[INFORMATION SHOWN]

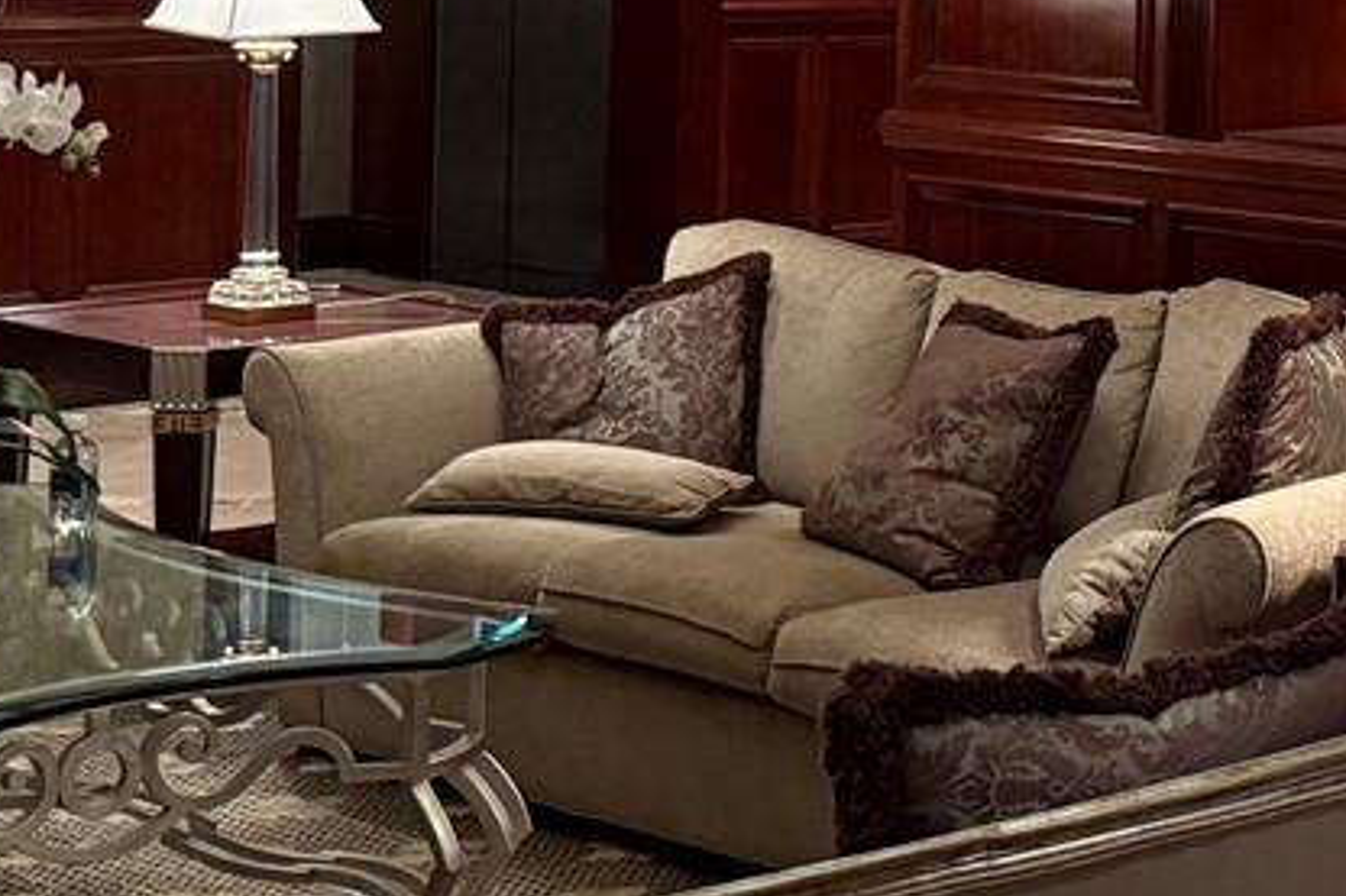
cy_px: -104
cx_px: 1763
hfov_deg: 19.5
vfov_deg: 13.9
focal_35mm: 96
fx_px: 3588
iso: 640
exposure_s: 1/40
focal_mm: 6.76
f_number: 1.78
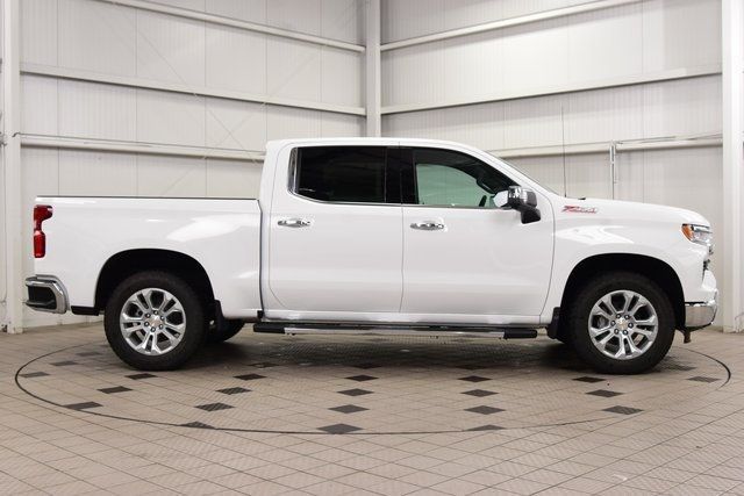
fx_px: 899
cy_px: 248
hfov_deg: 45.0
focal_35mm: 44
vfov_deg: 30.9
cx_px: 372
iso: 1000
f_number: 8
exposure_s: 1/60
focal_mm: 29
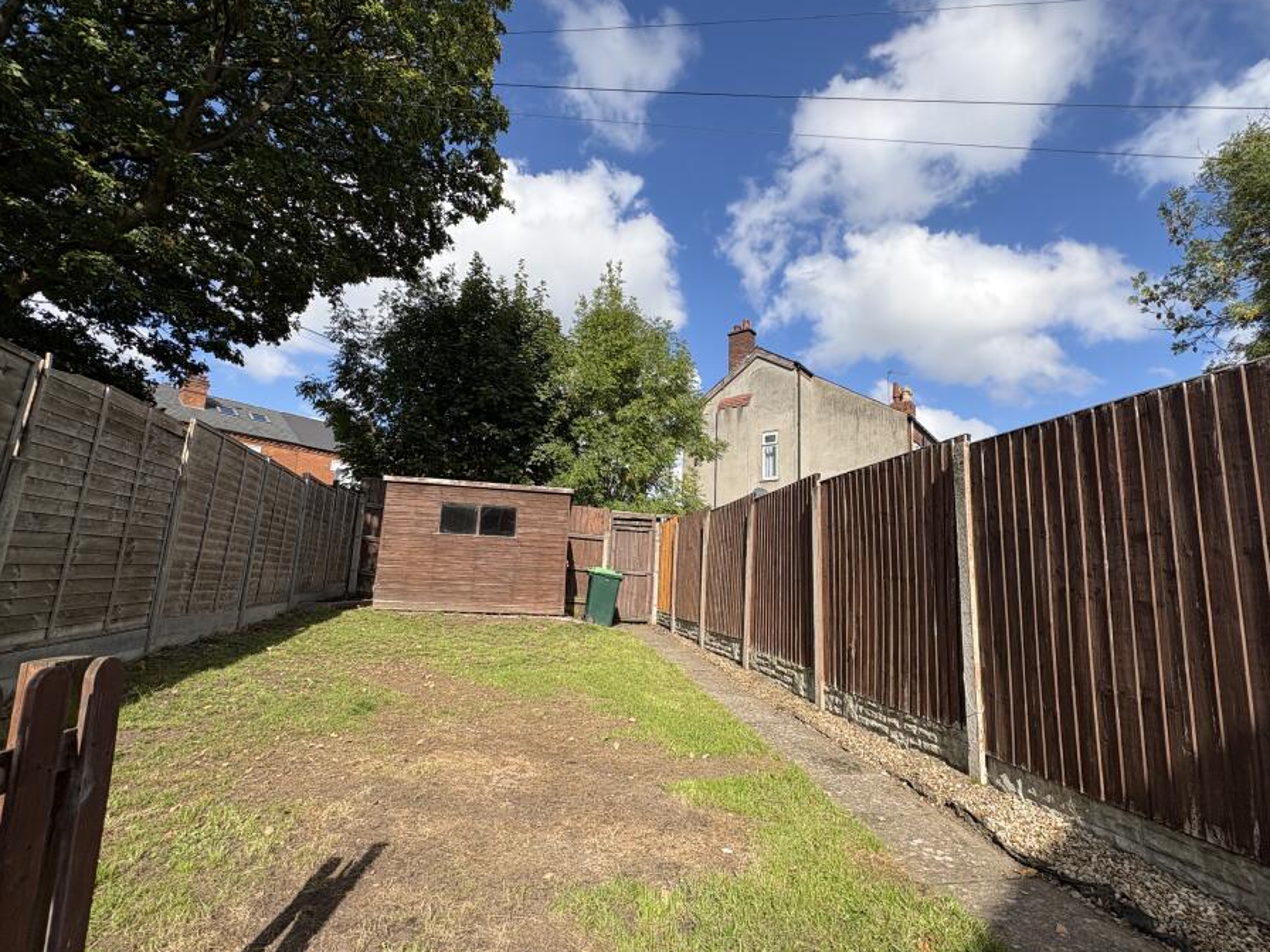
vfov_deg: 78.1
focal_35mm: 16
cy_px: 489
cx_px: 679
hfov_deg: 94.4
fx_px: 587
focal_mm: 2.22
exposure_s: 1/1567
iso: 40
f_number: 2.2
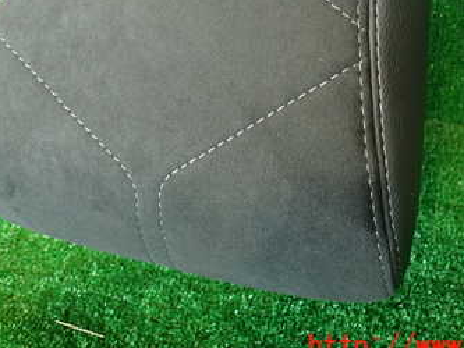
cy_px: 52
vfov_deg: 31.1
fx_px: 603
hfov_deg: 42.0
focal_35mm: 45
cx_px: 205
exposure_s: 1/30
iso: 250
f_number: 2
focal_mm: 4.5
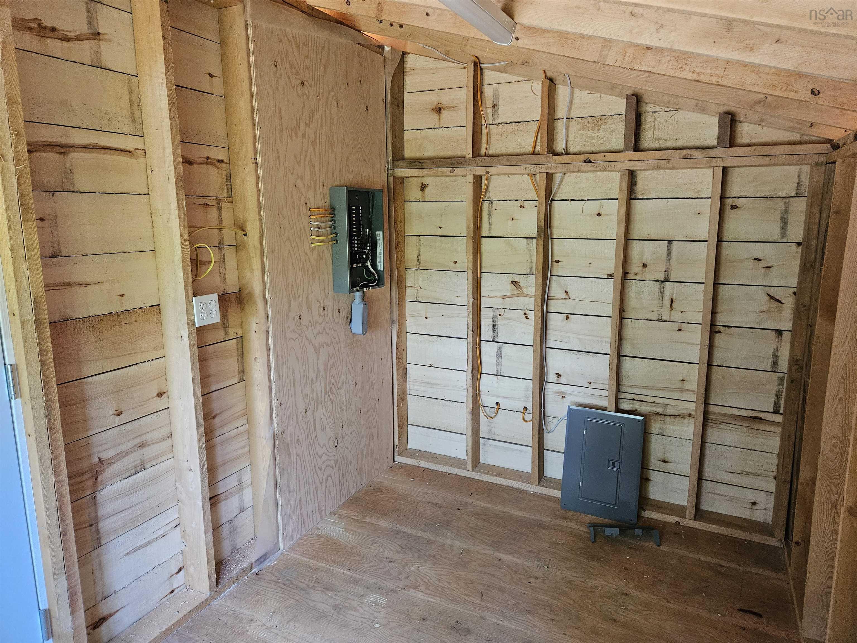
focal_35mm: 23
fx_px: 569
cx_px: 428
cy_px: 322
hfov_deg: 73.9
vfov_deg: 58.9
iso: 640
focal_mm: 5.4
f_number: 1.8
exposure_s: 1/120
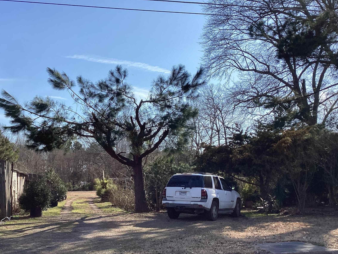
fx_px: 410
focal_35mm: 42
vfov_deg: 34.2
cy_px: 160
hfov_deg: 44.5
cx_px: 131
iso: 25
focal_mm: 3.3
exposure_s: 1/1314
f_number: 2.4
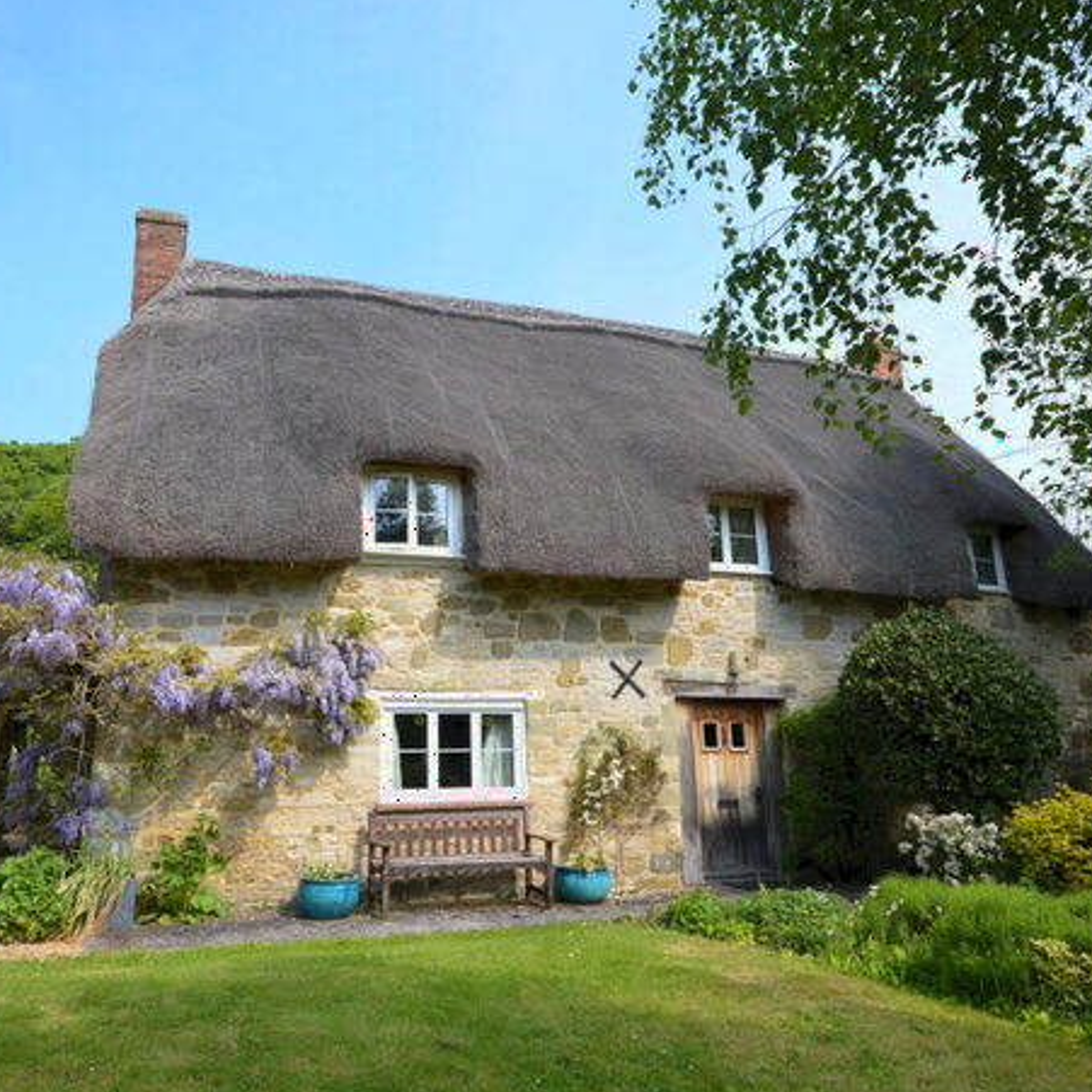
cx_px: 465
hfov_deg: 61.3
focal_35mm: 26
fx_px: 916
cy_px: 551
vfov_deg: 61.6
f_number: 8
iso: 200
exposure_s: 1/250
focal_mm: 13
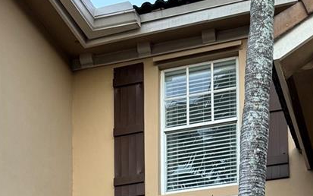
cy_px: 422
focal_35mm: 74
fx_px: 631
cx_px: 215
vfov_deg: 14.0
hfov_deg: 27.6
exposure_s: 1/99
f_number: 1.78
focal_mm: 6.86
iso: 200
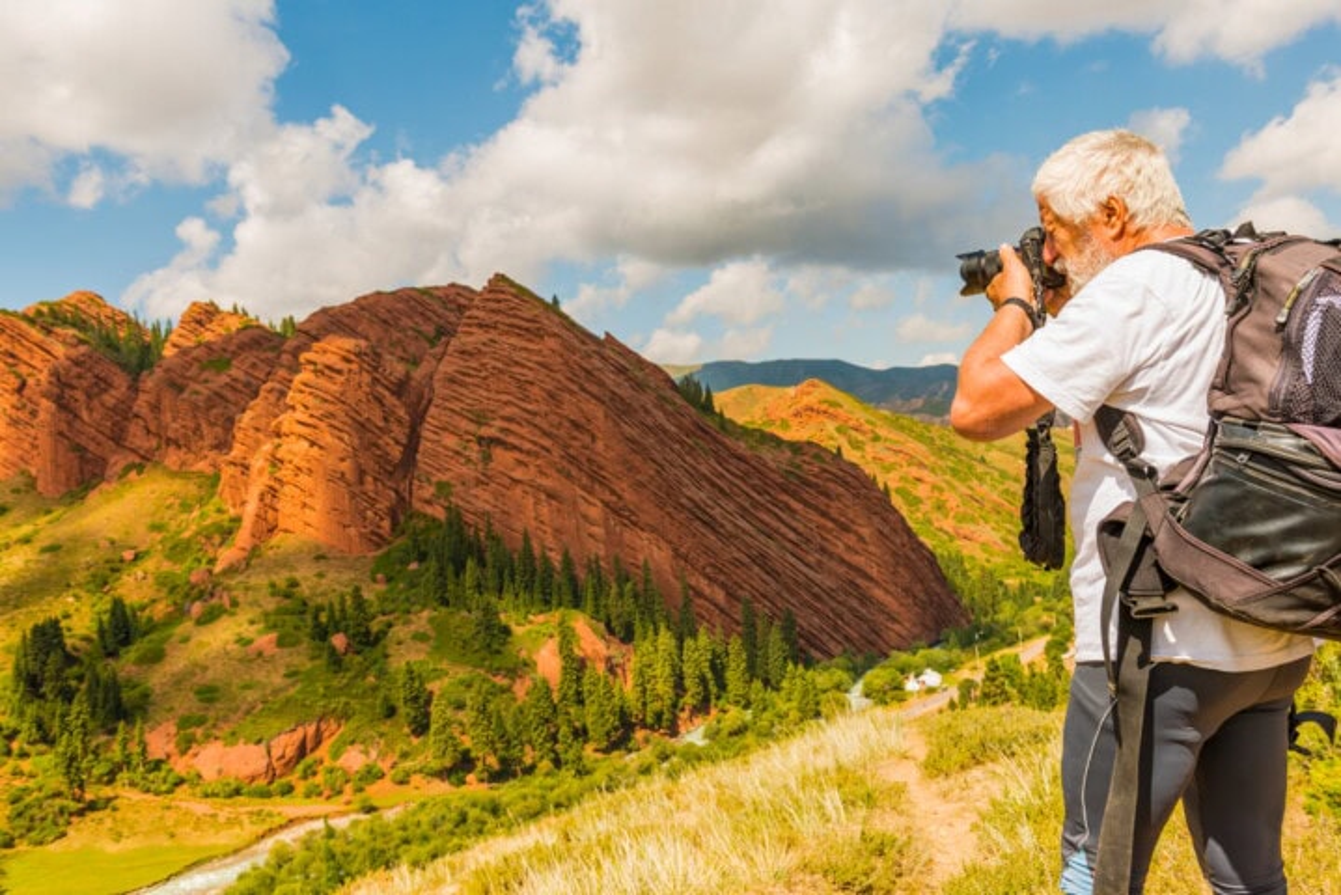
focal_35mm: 32
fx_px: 1192
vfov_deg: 41.2
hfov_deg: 58.7
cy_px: 448
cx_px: 670
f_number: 8
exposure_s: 1/250
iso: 100
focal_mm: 32
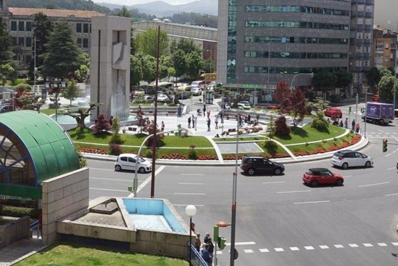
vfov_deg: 22.9
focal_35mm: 59
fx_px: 653
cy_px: 83
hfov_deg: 33.9
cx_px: 191
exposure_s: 1/250
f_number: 8
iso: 100
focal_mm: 26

[/INFORMATION SHOWN]

PROBLEM: A word-for-word copy of all the data is required, minus the pictures.

EXERCISE SOLUTION:
cy_px: -104
cx_px: 1763
hfov_deg: 19.5
vfov_deg: 13.9
focal_35mm: 96
fx_px: 3588
iso: 640
exposure_s: 1/40
focal_mm: 6.76
f_number: 1.78
fx_px: 899
cy_px: 248
hfov_deg: 45.0
focal_35mm: 44
vfov_deg: 30.9
cx_px: 372
iso: 1000
f_number: 8
exposure_s: 1/60
focal_mm: 29
vfov_deg: 78.1
focal_35mm: 16
cy_px: 489
cx_px: 679
hfov_deg: 94.4
fx_px: 587
focal_mm: 2.22
exposure_s: 1/1567
iso: 40
f_number: 2.2
cy_px: 52
vfov_deg: 31.1
fx_px: 603
hfov_deg: 42.0
focal_35mm: 45
cx_px: 205
exposure_s: 1/30
iso: 250
f_number: 2
focal_mm: 4.5
focal_35mm: 23
fx_px: 569
cx_px: 428
cy_px: 322
hfov_deg: 73.9
vfov_deg: 58.9
iso: 640
focal_mm: 5.4
f_number: 1.8
exposure_s: 1/120
fx_px: 410
focal_35mm: 42
vfov_deg: 34.2
cy_px: 160
hfov_deg: 44.5
cx_px: 131
iso: 25
focal_mm: 3.3
exposure_s: 1/1314
f_number: 2.4
cx_px: 465
hfov_deg: 61.3
focal_35mm: 26
fx_px: 916
cy_px: 551
vfov_deg: 61.6
f_number: 8
iso: 200
exposure_s: 1/250
focal_mm: 13
cy_px: 422
focal_35mm: 74
fx_px: 631
cx_px: 215
vfov_deg: 14.0
hfov_deg: 27.6
exposure_s: 1/99
f_number: 1.78
focal_mm: 6.86
iso: 200
focal_35mm: 32
fx_px: 1192
vfov_deg: 41.2
hfov_deg: 58.7
cy_px: 448
cx_px: 670
f_number: 8
exposure_s: 1/250
iso: 100
focal_mm: 32
vfov_deg: 22.9
focal_35mm: 59
fx_px: 653
cy_px: 83
hfov_deg: 33.9
cx_px: 191
exposure_s: 1/250
f_number: 8
iso: 100
focal_mm: 26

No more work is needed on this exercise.